Meanwhile, his alleged negligence in relation to the company's failure to disclose certain information that the Singapore Exchange (SGX) Catalist Rules require to be immediately disclosed led to two counts under Section 331 of the Securities and Futures Act.

SGX had in 2016 reprimanded KLW Holdings and two former key executives, Lee and former group financial controller Jaslin Gaw, for breaching several Catalist rules.

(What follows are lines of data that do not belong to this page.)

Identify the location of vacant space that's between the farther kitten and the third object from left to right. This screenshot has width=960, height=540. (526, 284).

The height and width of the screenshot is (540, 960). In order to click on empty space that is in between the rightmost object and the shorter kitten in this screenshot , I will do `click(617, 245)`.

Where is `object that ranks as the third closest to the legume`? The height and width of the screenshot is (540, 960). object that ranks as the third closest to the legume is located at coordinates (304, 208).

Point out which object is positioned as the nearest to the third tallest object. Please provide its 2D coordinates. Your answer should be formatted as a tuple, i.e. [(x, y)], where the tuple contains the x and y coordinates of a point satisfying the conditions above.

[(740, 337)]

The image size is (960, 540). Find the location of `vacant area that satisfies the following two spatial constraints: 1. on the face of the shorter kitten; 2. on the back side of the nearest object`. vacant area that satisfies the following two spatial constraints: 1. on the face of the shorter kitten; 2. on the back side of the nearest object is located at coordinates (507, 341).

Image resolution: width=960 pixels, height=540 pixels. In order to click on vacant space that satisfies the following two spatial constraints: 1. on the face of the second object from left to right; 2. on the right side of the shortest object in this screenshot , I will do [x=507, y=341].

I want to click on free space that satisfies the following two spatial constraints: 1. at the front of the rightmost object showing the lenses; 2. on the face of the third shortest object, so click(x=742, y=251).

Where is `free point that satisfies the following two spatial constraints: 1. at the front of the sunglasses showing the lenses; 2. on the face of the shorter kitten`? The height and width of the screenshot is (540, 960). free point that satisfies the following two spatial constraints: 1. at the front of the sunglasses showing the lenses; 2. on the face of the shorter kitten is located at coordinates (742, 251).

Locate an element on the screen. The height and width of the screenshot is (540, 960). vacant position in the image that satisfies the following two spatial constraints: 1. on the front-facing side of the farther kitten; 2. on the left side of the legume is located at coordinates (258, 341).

The company was then already under investigation by the Commercial Affairs Department for an alleged offence under the Securities and Futures Act, and SGX had referred the case and potential breaches of the law to the relevant authorities.

The reprimand follows a 2015 special audit, which found lapses in internal controls and potential breaches of disclosure rules at KLW.

A few breaches were linked to two proposed property development projects in Bali, Indonesia, and Zhangye in Gansu province in China. Based on term sheets signed, commitment fees of about S$16.2 million had to be paid by KLW to counterparties for the deals.

These fees were meant to be refunded to KLW if no definitive agreements were signed by July 2014. The deals did not go through, but the fees were not refunded at that point. 

KLW also failed to disclose that monies from various fund-raising exercises had been used to pay for the commitment fees, as well as repayment of loans to Lee. Some disclosures related to the rights issue and the share placement were wrong.

KLW had also wrongly classified and materially misstated the S$16.2 million, as well as the S$1.95 million advanced to Lee, as “cash and bank balances” in the company’s half-year 2014 financial statement. 

Lee had also wilfully caused another breach when KLW failed to immediately announce its acquisition of Key Bay Furniture Co Ltd, a furniture company in Vietnam. He was the only member of the board who was aware, at the material time, of the acquisition, and failed to inform the board of it.